When he crossed over into his life-between-lives, he visited the Council of Elders. He saw them as judges with wigs and red gowns sitting at a high bench in a courtroom. He felt small, and sat with his head bowed. He trembled as he waited for their judgement.
The Council gently told him that he alone imagined them to be judges. He had no reason to feel guilty. His mates had free will and had chosen their fate. The Council suddenly changed appearance. He now found himself and the Council members sitting casually together on lounge chairs.
This client had been bought up in a strictly Christian household. In adulthood, he rejected his Christian roots. While he initially approached the Council with guilt carried over from his previous life, he soon relaxed and let go of that old conditioning. He was open enough to see the Council as friendly advisors rather than judges.
The information received in regressions does not bear out the idea that karmic consequences are visited upon an individual without their soul’s permission.
In my book, Other Lives, Other Realms, I outline the case of Morris, who suffers from cancer. Morris’s soul knew that cancer was a possibility because he chose a very sensitive body. Morris’s soul had good reasons for this choice and had accepted all the possible consequences.
In a recent regression, a client realised he had been murdered in a past life.

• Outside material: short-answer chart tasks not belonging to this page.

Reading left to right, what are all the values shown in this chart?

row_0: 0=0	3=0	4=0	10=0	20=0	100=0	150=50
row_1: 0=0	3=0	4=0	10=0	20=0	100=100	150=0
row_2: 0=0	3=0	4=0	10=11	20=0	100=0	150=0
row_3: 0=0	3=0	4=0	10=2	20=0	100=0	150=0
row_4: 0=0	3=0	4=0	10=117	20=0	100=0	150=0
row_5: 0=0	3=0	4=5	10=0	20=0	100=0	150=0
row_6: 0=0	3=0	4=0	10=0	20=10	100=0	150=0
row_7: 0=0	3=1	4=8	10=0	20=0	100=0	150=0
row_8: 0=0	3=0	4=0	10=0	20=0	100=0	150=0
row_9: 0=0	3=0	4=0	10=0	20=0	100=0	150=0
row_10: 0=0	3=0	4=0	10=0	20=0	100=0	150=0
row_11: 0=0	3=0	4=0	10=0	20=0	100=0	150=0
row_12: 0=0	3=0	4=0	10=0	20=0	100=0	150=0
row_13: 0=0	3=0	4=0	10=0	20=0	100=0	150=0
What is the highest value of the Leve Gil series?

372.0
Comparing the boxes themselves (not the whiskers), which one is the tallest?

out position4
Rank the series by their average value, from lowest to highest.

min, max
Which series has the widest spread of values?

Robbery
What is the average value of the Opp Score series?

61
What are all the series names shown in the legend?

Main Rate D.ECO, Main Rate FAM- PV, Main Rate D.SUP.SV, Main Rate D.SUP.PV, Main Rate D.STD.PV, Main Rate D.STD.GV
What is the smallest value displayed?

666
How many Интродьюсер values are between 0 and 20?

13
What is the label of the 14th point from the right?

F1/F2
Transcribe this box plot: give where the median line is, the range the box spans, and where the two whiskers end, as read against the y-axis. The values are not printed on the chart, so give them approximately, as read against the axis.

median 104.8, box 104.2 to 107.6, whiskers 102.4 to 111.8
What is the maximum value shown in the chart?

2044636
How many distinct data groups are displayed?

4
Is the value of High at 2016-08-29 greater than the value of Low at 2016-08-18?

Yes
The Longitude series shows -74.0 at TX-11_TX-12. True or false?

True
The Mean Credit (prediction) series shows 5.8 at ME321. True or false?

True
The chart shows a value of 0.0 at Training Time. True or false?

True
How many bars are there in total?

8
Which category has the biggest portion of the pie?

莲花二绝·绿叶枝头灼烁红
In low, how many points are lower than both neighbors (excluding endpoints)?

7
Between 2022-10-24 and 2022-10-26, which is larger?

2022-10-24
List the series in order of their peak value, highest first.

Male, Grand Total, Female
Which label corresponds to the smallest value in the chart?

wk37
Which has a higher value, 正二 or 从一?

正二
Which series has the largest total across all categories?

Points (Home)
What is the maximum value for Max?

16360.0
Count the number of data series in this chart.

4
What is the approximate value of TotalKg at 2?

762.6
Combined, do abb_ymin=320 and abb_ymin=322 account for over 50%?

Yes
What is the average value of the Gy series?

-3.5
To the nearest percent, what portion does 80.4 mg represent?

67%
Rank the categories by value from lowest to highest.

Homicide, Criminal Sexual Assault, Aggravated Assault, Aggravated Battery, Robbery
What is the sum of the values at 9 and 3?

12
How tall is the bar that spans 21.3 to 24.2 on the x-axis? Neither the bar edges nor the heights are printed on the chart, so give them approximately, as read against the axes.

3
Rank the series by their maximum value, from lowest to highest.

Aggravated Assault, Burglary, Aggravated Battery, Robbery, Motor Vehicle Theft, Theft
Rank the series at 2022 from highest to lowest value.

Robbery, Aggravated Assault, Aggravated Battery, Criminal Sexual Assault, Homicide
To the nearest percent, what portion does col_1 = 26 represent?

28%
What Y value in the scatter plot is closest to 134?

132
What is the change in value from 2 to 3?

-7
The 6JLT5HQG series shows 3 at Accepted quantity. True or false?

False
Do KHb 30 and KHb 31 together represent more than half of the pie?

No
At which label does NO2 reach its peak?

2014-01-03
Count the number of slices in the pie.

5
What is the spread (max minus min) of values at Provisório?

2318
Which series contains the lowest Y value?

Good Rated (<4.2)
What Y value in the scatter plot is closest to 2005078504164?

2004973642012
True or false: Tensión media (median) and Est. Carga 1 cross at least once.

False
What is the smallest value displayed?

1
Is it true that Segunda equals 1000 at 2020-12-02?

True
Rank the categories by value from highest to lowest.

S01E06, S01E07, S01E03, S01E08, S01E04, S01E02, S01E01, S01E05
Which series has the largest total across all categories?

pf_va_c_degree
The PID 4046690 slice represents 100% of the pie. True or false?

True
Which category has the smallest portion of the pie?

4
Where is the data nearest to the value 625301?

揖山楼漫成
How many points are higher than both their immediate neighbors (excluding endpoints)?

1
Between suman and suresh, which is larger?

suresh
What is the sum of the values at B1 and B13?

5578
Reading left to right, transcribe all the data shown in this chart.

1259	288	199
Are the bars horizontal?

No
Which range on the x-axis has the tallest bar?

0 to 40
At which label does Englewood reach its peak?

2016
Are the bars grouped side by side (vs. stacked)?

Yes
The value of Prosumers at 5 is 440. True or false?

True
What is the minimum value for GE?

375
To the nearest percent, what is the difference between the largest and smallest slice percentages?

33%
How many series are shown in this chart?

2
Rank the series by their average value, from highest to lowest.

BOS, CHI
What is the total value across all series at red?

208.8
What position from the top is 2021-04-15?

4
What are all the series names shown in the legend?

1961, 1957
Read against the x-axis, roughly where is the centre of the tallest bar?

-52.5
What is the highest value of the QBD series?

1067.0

In that life, he’d had an affair with the wife of his murderer. ‘What was the purpose of that life?’ I asked. ‘It was a gift,’ he replied.
Further investigation revealed that the wife and the husband were soul relatives of my client. This means they belonged to the same soul group in their life-between-lives. The husband and wife, as souls, had planned their lives together. The husband was working on jealousy, an issue he’d spent many lives trying to resolve. My client had been recruited to play an important role. He would have an affair with the wife. In accepting this role, he agreed to be murdered, if that was the way it played out.
The murderer was caught and hung. When his soul ascended, he suffered no karmic consequences. He might be disappointed that he failed to overcome this challenge and forgive, because he knows that, in another incarnation, he will face the same circumstances to have another attempt at resolution.
Conclusion
Our idea of karma as punishment is flawed. We have been conditioned to believe that bad deeds, thoughts or intentions bring negative consequences.
Reincarnation and karma are eastern concepts that we in the western hemisphere have adopted. These concepts are contaminated. We have all, east and west, been conditioned to be fearful. Those in control have used religious ideas for their own purposes.
I believe that negative consequences can spill from one life into the next. However, these consequences are not the result of bad deeds, nor are they intended as punishment. I will discuss this in my next blog.
Hi Karen
You say that Justinian convened the Council of Nicaea in the sixth century. The second council of Nicaea was in the eighth century, and Justinian was gone by then.
The first council was in the fourth century, and that established the initial version of the Nicene Creed.
You don’t need to post this comment – feel free to delete it.
Thanks for this correction Rico. The ecumenical council to which I refer was held in Constantinople in 553.